Balance Work, Family and Online Studies Effortlessly

Author: AA

Isn’t it nice to come home from work and, after helping the kids with their homework, tidying up after dinner, checking bills, changing light bulbs … finally sit back and relax? Now that you have decided to advance or change careers with an online degree, you face another commitment: to study. Sounds intimidating? If you do it right, it won’t. Here are 5 tips to get you started.

Get organized: create a study calendar

Start with what you need to accomplish next week. Then divide your study time into manageable parts. But here’s the problem: you have to write it literally or virtually.

Use an Excel planner, calendar or spreadsheet, depending on your needs. So stick with it. If you are more comfortable with mobile devices, there are plenty of apps to help you organize your study time. Just search for your app store.

Track your progress throughout the week. If your study time is not enough, you need to add time.

Take small bites and chew well

Online classes are a marathon, not a sprint. Don’t try to focus all of your study time on 1 or 2 days a week. It will burn you and you won’t learn either. Scatter the time during the week with downtime pads.

You can also split your studies in the time provided. Set a timer for 30 minutes of solid, focused learning. Then take a 5 minute break. Take a walk around the neighborhood, do push-ups and read about the latest celebrity scandal. Then come back refreshed for another 30 minutes.

Enter your study cave

There are so many distractions: kids, friends, the internet … you need a special place or two where you can get away from it all and really focus on your classroom work. If you can take some time off from work, is there an empty office or lightly used conference room where you can have some privacy (assuming you clarify this with the boss)? At home, your study office should probably have a door and a “go ahead” sign. Inside, it should be comfortable but simple. Nothing to play with. Never without TV. If you want music, keep it classical or instrumental. Nothing prevents you from concentrating. You’ll find that you can do more, faster.

Ironically, smartphones keep you from studying

Yes, it is short and follows the last point. But the important thing is: if possible, you should keep your smartphone somewhere else during your sacred study time. Don’t quote me, but I’ve heard of surveys where even a stupid smartphone on the desk was a distraction for people. Save it, you will learn better and maybe feel more liberated.

Maximize your study time

Just some great, solid study tips for online students:

Take notes: they help you study and are easier to review than reread an assignment.

Schedule free time after exam work to be prepared and relaxed for the big test

Use memory cards to divide information into smaller pieces. Also, it may be easier to check them on your local bus/tram/train on your way to work.

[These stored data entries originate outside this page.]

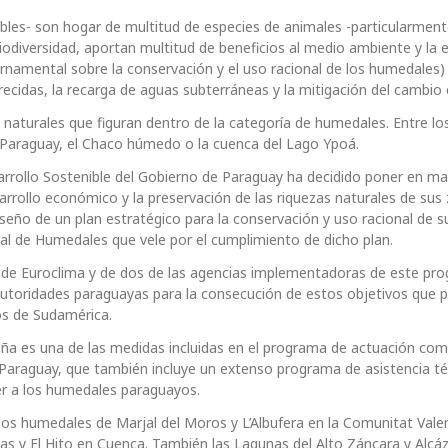
les- son hogar de multitud de especies de animales -particularment
biodiversidad, aportan multitud de beneficios al medio ambiente y la
ernamental sobre la conservación y el uso racional de los humedales)
recidas, la recarga de aguas subterráneas y la mitigación del cambio 
 naturales que figuran dentro de la categoría de humedales. Entre l
 Paraguay, el Chaco húmedo o la cuenca del Lago Ypoá.
rrollo Sostenible del Gobierno de Paraguay ha decidido poner en m
esarrollo económico y la preservación de las riquezas naturales de sus
eño de un plan estratégico para la conservación y uso racional de s
l de Humedales que vele por el cumplimiento de dicho plan.
 de Euroclima y de dos de las agencias implementadoras de este pro
 autoridades paraguayas para la consecución de estos objetivos que p
os de Sudamérica.
paña es una de las medidas incluidas en el programa de actuación co
Paraguay, que también incluye un extenso programa de asistencia té
er a los humedales paraguayos.
 los humedales de Marjal del Moros y L’Albufera en la Comunitat Vale
 y El Hito en Cuenca. También las Lagunas del Alto Záncara y Alcá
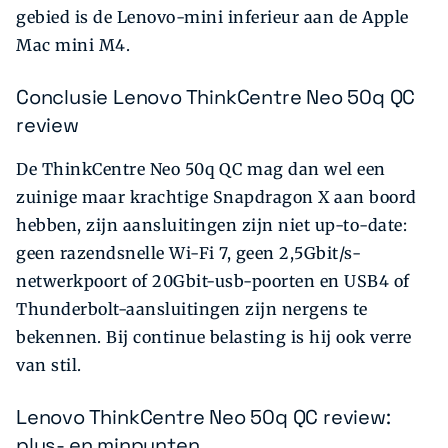
gebied is de Lenovo-mini inferieur aan de Apple
Mac mini M4.
Conclusie Lenovo ThinkCentre Neo 50q QC
review
De ThinkCentre Neo 50q QC mag dan wel een
zuinige maar krachtige Snapdragon X aan boord
hebben, zijn aansluitingen zijn niet up-to-date:
geen razendsnelle Wi-Fi 7, geen 2,5Gbit/s-
netwerkpoort of 20Gbit-usb-poorten en USB4 of
Thunderbolt-aansluitingen zijn nergens te
bekennen. Bij continue belasting is hij ook verre
van stil.
Lenovo ThinkCentre Neo 50q QC review:
plus- en minpunten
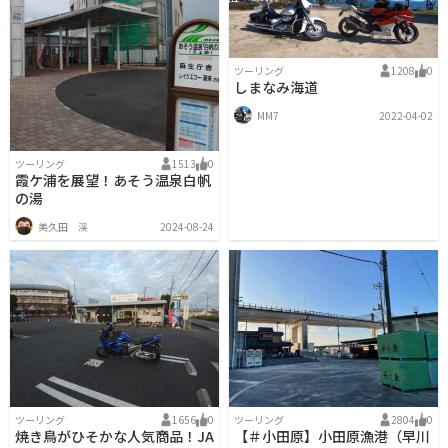
ツーリング
1208
0
しまなみ海道
MM7
2022-04-02
ツーリング
1513
0
霞ケ浦を展望！あそう温泉白帆
の湯
美久田 渓
2024-08-24
ツーリング
1656
0
ツーリング
2804
0
焼き鳥がひそかな人気商品！JA
【＃小田原】小田原漁港（早川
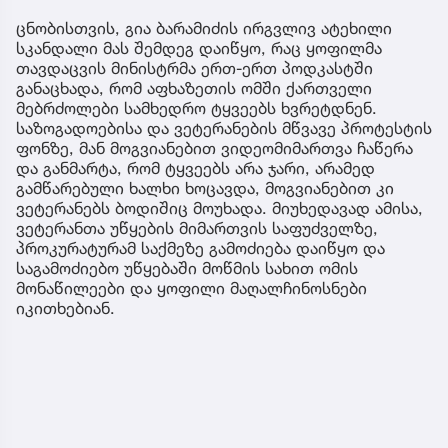
ცნობისთვის, გია ბარამიძის ირგვლივ ატეხილი
სკანდალი მას შემდეგ დაიწყო, რაც ყოფილმა
თავდაცვის მინისტრმა ერთ-ერთ პოდკასტში
განაცხადა, რომ აფხაზეთის ომში ქართველი
მებრძოლები სამხედრო ტყვეებს ხვრეტდნენ.
საზოგადოებისა და ვეტერანების მწვავე პროტესტის
ფონზე, მან მოგვიანებით ვიდეომიმართვა ჩაწერა
და განმარტა, რომ ტყვეებს არა ჯარი, არამედ
გამწარებული ხალხი ხოცავდა, მოგვიანებით კი
ვეტერანებს ბოდიშიც მოუხადა. მიუხედავად ამისა,
ვეტერანთა უწყების მიმართვის საფუძველზე,
პროკურატურამ საქმეზე გამოძიება დაიწყო და
საგამოძიებო უწყებაში მოწმის სახით ომის
მონაწილეები და ყოფილი მაღალჩინოსნები
იკითხებიან.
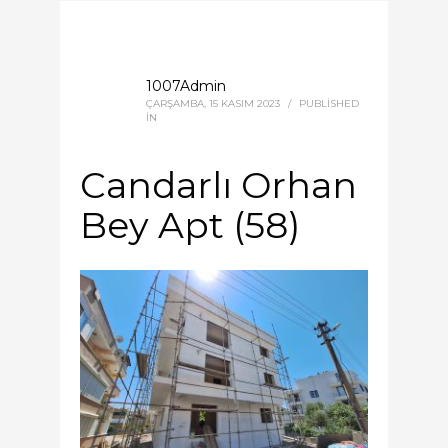
1007Admin
ÇARŞAMBA, 15 KASIM 2023
/
PUBLISHED
IN
Candarlı Orhan
Bey Apt (58)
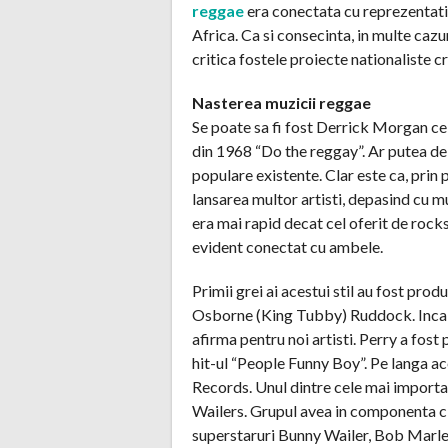
reggae
era conectata cu reprezentatii 
Africa. Ca si consecinta, in multe cazu
critica fostele proiecte nationaliste 
Nasterea muzicii reggae
Se poate sa fi fost Derrick Morgan ce
din 1968 “Do the reggay”. Ar putea de 
populare existente. Clar este ca, prin
lansarea multor artisti, depasind cu 
era mai rapid decat cel oferit de rock
evident conectat cu ambele.
Primii grei ai acestui stil au fost prod
Osborne (King Tubby) Ruddock. Inca o
afirma pentru noi artisti. Perry a fost 
hit-ul “People Funny Boy”. Pe langa a
Records. Unul dintre cele mai importan
Wailers. Grupul avea in componenta cin
superstaruri Bunny Wailer, Bob Marley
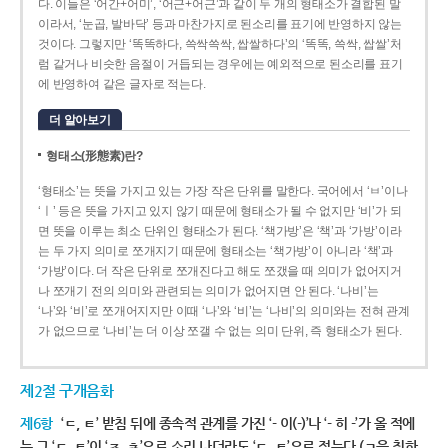
다. 이들은 ‘어간+어미’, ‘어근+어근’과 같이 두 개의 형태소가 결합된 말
이라서, ‘눈곱, 발바닥’ 등과 마찬가지로 된소리를 표기에 반영하지 않는
것이다. 그렇지만 ‘똑똑하다, 쓱싹쓱싹, 쌉쌀하다’의 ‘똑똑, 쓱싹, 쌉쌀’처
럼 같거나 비슷한 음절이 거듭되는 경우에는 예외적으로 된소리를 표기
에 반영하여 같은 글자로 적는다.
더 알아보기
형태소(形態素)란?
‘형태소’는 뜻을 가지고 있는 가장 작은 단위를 말한다. 국어에서 ‘ㅂ’이나
‘ㅣ’ 등은 뜻을 가지고 있지 않기 때문에 형태소가 될 수 없지만 ‘비’가 되
면 뜻을 이루는 최소 단위인 형태소가 된다. ‘책가방’은 ‘책’과 ‘가방’이라
는 두 가지 의미로 쪼개지기 때문에 형태소는 ‘책가방’이 아니라 ‘책’과
‘가방’이다. 더 작은 단위로 쪼개진다고 해도 쪼갰을 때 의미가 없어지거
나 쪼개기 전의 의미와 관련되는 의미가 없어지면 안 된다. ‘나비’는
‘나’와 ‘비’로 쪼개어지지만 이때 ‘나’와 ‘비’는 ‘나비’의 의미와는 전혀 관계
가 없으므로 ‘나비’는 더 이상 쪼갤 수 없는 의미 단위, 즉 형태소가 된다.
제2절 구개음화
제6항
‘ㄷ, ㅌ’ 받침 뒤에 종속적 관계를 가진 ‘- 이(-)’나 ‘- 히 -’가 올 적에
는 그 ‘ㄷ, ㅌ’이 ‘ㅈ, ㅊ’으로 소리 나더라도 ‘ㄷ, ㅌ’으로 적는다.(ㄱ을 취하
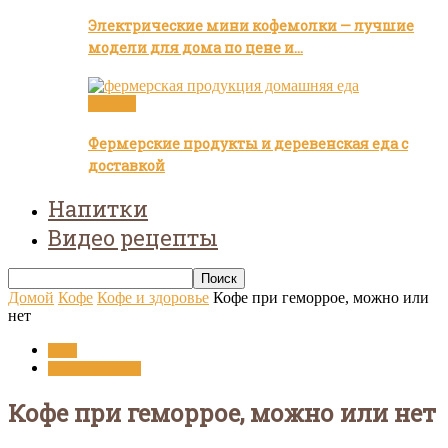
Электрические мини кофемолки — лучшие
модели для дома по цене и…
Статьи
Фермерские продукты и деревенская еда с
доставкой
Напитки
Видео рецепты
Домой
Кофе
Кофе и здоровье
Кофе при геморрое, можно или
нет
Кофе
Кофе и здоровье
Кофе при геморрое, можно или нет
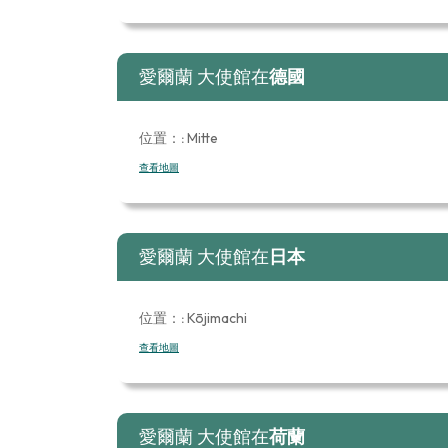
愛爾蘭 大使館在
德國
位置：:
Mitte
查看地圖
愛爾蘭 大使館在
日本
位置：:
Kōjimachi
查看地圖
愛爾蘭 大使館在
荷蘭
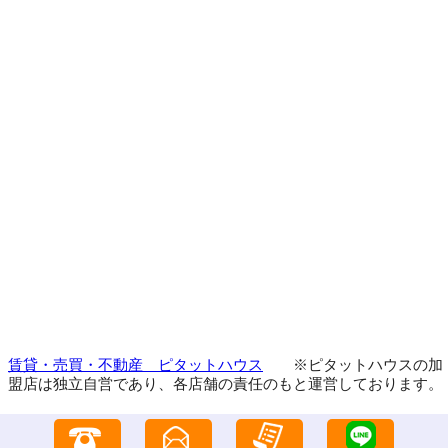
賃貸・売買・不動産 ピタットハウス
※ピタットハウスの加
盟店は独立自営であり、各店舗の責任のもと運営しております。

Ask your teacher which podcasts and audiobooks to study. They are ideal for daily commuting.

Avoid carrying textbooks on buses or trains. Just make a copy of what you need to learn that day.

Before you start online classes, let your friends know that they don’t have much time to get together.

Be strong but take a break – sometimes problems arise and you may miss your scheduled study time. Don’t worry, but also know that you need to catch up.

That’s it Get organized, stick to your schedule, don’t get sidetracked, try not to overdo it all at once and you are ready to be successful with your online learning.